Les collections trouvent leur origine dans des fonds saisis à la Révolution et formant le Museum provisoire de la République, ainsi que dans les sculptures et objets issus des fouilles de la villa de Chiragan menées sous la direction d'Alexandre Du Mège entre 1826 et 1830 ; Du Mège devient conservateur à partir de 1832. La Société archéologique du Midi de la France, fondée en 1831, et divers collectionneurs et donateurs — Antoine Bibent, le comte de Clarac, Edward Barry et l'État pour une partie de la collection Campana — ont considérablement enrichi le fonds. À partir de 1961, sous la direction de Robert Mesuret, le musée se spécialise en archéologie et les fouilles du service régional contribuent fortement à l'accroissement des collections depuis les années 1980-1990.
Les collections protohistoriques comprennent bracelets, fibules et haches de l'âge du bronze, ainsi que torques en or de Fenouillet et de Lasgraïsses attribués à l'époque des Volques Tectosages, les autres pièces de l'âge du fer provenant des sites du Cluzel, d'Estarac et de Vieille-Toulouse. Les ensembles grec et étrusque sont dominés par des céramiques, sculptures en terre cuite et monnaies datées du VIe au IIe siècle av. J.-C., acquis en partie au XIXe siècle, parfois sans contexte archéologique précis, et complétés par des achats et dépôts successifs dont ceux d'Antoine Bibent, du comte de Clarac, d'Edward Barry et le dépôt Campana. La collection romaine rassemble lampes à huile décorées, céramiques sigillées de Montans et La Graufesenque, clefs et figurines en bronze, mosaïques provenant de Sigognac, Granéjouls, Saint-Rustice et Saint-Pierre-des-Cuisines, inscriptions lapidaires, autels votifs et une importante série de bustes, en grande partie issus de la villa de Chiragan et de découvertes à Béziers, qui place le musée au second rang après le Louvre pour ce type de corpus. Le médaillier compte un peu plus de 11 000 monnaies gauloises, grecques, romaines, byzantines et haut-médiévales, dont le noyau provient du dépôt en 1847 du cabinet de Charles-Clément Martin de Saint-Amand, et il a été enrichi par des acquisitions et des trésors locaux, notamment en 1976. Les collections paléochrétiennes et haut-médiévales comprennent sculptures, inscriptions, lampes, vases liturgiques, céramiques, bijoux, fibules et plaques-boucles wisigothiques, ainsi qu'un ensemble de sarcophages paléochrétiens parmi lesquels figure le Tombeau de Saint-Clair destiné à un enfant.

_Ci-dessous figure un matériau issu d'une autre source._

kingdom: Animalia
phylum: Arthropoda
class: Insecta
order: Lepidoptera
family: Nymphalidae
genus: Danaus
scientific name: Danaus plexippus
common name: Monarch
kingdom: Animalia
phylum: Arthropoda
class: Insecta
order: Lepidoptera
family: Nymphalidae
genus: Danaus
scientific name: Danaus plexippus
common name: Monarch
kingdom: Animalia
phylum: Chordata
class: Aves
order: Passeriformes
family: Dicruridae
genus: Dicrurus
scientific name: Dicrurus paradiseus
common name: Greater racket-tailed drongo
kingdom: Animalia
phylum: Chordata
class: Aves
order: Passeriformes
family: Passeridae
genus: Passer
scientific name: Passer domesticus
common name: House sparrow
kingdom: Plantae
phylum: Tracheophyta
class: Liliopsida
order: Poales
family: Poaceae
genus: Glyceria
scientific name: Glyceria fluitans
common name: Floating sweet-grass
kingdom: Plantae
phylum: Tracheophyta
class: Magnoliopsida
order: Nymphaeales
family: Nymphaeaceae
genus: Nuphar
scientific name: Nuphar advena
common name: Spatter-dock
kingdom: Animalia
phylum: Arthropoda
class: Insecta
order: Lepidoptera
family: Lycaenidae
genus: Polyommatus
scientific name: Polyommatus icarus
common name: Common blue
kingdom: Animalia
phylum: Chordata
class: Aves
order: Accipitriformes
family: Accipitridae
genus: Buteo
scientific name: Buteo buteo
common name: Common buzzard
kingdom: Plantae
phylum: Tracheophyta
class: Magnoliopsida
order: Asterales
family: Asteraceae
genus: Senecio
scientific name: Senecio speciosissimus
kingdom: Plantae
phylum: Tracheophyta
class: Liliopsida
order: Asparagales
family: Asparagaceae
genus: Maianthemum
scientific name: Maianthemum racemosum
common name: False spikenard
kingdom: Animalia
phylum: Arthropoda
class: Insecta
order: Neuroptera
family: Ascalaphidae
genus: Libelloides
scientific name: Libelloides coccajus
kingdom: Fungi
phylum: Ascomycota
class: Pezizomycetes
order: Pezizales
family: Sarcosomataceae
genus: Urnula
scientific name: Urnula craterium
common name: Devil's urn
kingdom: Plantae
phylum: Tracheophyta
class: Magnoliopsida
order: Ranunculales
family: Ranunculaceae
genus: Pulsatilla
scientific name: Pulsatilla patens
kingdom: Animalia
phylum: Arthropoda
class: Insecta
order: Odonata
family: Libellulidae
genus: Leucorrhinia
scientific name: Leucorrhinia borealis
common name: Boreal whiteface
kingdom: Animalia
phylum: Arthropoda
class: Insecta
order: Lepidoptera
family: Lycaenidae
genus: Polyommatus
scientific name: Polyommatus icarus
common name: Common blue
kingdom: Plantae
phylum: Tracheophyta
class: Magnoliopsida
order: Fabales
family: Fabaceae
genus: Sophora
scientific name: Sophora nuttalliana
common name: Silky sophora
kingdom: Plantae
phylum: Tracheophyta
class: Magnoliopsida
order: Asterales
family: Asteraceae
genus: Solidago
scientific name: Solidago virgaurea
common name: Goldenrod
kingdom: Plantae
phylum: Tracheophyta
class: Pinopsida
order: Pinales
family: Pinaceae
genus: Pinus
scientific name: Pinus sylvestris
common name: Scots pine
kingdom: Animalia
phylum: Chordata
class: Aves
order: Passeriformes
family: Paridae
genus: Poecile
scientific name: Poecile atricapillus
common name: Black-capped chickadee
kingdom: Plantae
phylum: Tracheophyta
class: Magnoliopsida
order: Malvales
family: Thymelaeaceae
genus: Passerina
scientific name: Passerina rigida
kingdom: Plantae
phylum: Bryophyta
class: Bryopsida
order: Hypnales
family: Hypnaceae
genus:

La muséographie a évolué : en 1892 les collections étaient réparties en six salles thématiques, une salle d'exposition temporaire est inaugurée en 1923, et la présentation est modernisée en 1950 sous Robert Mesuret. Depuis la rénovation des années 1990, le musée est presque exclusivement consacré à Toulouse romaine et paléochrétienne ; ses espaces d'exposition se déploient sur quatre niveaux, le second étage traitant de Tolosa et sa région durant l'Antiquité, le premier étage présentant les sculptures de la villa de Chiragan, le rez-de-chaussée accueillant les expositions temporaires dans l'ancien tinel et le sous-sol exposant la nécropole paléochrétienne avec sarcophages, inscriptions funéraires et le four à chaux. Outre la conservation et la valorisation de ses collections, le musée gère plusieurs sites archéologiques et un monument historique, parmi lesquels l'amphithéâtre romain de Purpan-Ancely et la piscine des thermes d'Ancely, l'église Saint-Pierre-des-Cuisines et la basilique Saint-Sernin.